In Mimms’ two years on the job, the district’s enrollment dropped and the school failed to meet the state standard for student achievement receiving an ‘F’ grade by the Texas Education Agency.

While student performance has remained low, records show spending by the school’s top officials has been anything but.

Monthly statements from Mimm’s school issued credit card show trips to Atlanta, Washington D.C., San Antonio and San Francisco, with stays at high-end hotels and dining at expensive restaurants.

Her credit card statements from the past two years also show dozens of charges to Southwest Airlines and valet parking at Dallas’ Love Field Airport.

On her March 2017 statement alone, Mimms had more than $3,182 in Southwest Airlines charges, a $3,580 charge at Pappadeaux Seafood Kitchen in Dallas and $4,744 worth of charges at hotels; including a $2,678 charge from the Ritz Carlton in San Francisco.

The I-Team asked the school for explanations of the charges as well as itemized receipts for all school travel. The school, so far, has not provided either.
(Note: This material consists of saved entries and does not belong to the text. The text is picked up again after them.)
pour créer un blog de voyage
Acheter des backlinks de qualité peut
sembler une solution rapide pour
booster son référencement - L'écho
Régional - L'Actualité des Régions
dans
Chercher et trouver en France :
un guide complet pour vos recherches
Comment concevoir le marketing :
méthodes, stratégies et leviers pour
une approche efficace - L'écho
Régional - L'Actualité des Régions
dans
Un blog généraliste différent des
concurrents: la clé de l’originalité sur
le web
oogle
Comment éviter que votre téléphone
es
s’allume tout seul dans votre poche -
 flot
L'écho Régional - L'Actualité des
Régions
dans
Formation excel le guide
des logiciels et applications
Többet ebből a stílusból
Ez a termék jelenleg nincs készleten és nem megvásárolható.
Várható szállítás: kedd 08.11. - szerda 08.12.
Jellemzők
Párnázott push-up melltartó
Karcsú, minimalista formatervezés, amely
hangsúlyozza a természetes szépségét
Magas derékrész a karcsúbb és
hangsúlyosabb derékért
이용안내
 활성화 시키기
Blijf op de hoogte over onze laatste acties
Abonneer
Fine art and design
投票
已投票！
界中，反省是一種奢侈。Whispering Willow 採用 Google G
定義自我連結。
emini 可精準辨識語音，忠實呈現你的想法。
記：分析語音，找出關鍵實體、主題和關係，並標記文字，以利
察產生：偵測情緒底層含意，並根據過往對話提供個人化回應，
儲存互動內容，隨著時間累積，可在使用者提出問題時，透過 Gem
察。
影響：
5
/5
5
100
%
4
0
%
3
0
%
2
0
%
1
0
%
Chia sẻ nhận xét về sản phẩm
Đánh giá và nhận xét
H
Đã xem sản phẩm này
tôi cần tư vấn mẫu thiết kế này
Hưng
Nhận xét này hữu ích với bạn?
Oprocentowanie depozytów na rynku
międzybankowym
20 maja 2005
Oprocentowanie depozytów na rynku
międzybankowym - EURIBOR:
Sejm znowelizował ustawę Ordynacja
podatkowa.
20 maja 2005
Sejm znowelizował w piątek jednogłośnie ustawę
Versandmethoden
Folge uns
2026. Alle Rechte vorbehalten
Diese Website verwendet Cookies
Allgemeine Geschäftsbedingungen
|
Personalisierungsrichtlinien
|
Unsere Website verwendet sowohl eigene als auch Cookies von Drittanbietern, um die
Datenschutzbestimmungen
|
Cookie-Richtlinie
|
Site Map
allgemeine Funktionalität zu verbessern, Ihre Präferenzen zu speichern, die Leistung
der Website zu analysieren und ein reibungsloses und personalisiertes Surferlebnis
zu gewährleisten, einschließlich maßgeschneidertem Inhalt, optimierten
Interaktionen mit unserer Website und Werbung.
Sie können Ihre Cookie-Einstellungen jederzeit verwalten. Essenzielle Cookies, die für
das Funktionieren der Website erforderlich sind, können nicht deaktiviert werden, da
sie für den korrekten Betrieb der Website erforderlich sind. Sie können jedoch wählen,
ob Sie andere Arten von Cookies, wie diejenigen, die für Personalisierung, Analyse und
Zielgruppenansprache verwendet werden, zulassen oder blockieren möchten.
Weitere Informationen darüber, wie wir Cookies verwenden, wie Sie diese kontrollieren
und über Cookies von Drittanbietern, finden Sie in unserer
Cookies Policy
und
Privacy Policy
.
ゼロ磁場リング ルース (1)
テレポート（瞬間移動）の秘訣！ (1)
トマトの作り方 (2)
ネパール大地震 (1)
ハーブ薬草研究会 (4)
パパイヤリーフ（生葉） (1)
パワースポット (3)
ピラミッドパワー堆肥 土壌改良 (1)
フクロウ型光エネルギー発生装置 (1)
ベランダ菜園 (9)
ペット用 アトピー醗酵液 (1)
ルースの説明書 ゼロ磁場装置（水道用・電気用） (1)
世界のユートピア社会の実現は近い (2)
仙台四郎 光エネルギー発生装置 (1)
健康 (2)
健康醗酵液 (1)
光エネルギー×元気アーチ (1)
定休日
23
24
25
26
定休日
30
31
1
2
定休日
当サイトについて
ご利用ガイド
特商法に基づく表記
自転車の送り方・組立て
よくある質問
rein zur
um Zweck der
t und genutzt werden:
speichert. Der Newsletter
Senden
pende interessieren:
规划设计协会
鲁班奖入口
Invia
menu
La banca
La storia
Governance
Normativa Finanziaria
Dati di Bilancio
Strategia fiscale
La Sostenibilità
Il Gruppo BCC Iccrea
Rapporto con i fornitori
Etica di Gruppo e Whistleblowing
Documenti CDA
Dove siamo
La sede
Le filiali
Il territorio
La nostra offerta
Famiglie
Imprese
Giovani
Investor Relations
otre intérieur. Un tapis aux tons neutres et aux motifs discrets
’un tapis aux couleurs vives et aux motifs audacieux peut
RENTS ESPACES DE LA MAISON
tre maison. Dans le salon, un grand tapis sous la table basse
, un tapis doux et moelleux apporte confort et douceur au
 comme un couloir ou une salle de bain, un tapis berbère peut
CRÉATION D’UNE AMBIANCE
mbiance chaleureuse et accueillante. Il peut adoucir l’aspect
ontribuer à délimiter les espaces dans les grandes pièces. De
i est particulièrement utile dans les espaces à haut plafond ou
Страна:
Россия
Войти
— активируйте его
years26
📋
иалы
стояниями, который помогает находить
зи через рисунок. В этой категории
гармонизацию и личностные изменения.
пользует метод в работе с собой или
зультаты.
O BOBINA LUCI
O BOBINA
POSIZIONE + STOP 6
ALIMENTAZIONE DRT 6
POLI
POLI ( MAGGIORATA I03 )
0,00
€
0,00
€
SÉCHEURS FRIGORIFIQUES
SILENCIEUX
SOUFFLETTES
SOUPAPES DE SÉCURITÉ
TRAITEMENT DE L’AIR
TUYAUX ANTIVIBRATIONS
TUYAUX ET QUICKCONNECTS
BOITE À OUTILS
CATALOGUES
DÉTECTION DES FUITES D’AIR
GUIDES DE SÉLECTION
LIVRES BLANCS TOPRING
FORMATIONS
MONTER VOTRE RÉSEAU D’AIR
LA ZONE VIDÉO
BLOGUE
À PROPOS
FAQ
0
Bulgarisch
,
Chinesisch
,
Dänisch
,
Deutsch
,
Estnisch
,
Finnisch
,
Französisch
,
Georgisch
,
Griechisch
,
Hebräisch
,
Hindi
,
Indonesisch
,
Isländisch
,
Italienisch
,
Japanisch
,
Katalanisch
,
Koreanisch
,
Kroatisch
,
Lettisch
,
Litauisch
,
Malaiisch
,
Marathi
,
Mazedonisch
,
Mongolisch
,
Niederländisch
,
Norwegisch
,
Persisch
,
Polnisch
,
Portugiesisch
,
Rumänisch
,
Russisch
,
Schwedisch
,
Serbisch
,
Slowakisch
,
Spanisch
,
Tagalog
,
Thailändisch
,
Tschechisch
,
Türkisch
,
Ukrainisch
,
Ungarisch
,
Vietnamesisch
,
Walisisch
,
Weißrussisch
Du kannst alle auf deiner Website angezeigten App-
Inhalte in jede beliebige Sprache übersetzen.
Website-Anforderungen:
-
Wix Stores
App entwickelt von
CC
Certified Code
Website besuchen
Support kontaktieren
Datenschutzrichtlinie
When the I-Team asked Board President George Collins Wednesday evening whether the travel charges were all school related, he said, “I wouldn’t have the slightest idea.”

Last month, after the school board called an emergency meeting to discuss spending, the board changed the school’s credit card policy. Collins told the I-Team the changes to the policy was for better accountability.

State records show Mimms’ salary last school year was $315,000 – a more than $75,000 increase from her first year on the job.

Last year the board extended Mimms’ employment contract through 2021.

The I-Team reached Mimms by phone Wednesday but the former superintendent declined to talk on the record.

Nearly 90 percent of students enrolled at A.W. Brown Academies are economically disadvantaged, according to a state report.

For the 2016-17 school year, according to state education records, A.W. Brown Academies received more than $19 million in state and federal tax dollars.